Al risveglio la mattina o dopo un riposino pomeridiano molti di noi hanno bisogno di 5 minuti prima di iniziare a “carburare” e sentirsi pienamente vigili. A cosa è dovuta, però, questa sensazione di pigrizia?
Un team di ricercatori del dipartimento di Psicologia della Sapienza, insieme all’AFaR – Associazione Fatebenefratelli per la Ricerca – ha scoperto che la lentezza del risveglio dipende da alcune aree cerebrali ed in particolare dall’attività elettrica che in esse si svolge.

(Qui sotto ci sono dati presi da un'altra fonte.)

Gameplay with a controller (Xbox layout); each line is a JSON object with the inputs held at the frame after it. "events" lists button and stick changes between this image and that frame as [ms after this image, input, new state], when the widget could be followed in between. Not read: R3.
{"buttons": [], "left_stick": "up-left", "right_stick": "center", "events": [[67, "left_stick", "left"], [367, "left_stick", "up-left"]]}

Nei primi 5 minuti dopo il risveglio l’intera corteccia cerebrale presenta una consistente diminuzione dell’attività elettrica a elevata frequenza (attività beta da 15 a 25 Hz), tipicamente associata a uno stato di veglia vigile. Secondo i ricercatori è possibile parlare di “inerzia del sonno”, una dissociazione tra la percezione di essere svegli – l’attività elettrica di alcune aree del cervello è infatti ripristinata – e un rallentamento della capacità sensoriali e di integrazione, controllata dalle aree posteriori del cervello.
In altre parole, nella fase di “inerzia del sonno”, le aree cerebrali anteriori sono già in piena attività, mentre quelle posteriori lavorano a ritmo ridotto: da qui dunque la sensazione di essere svegli senza però riuscire in pieno ad elaborare le informazioni sensoriali.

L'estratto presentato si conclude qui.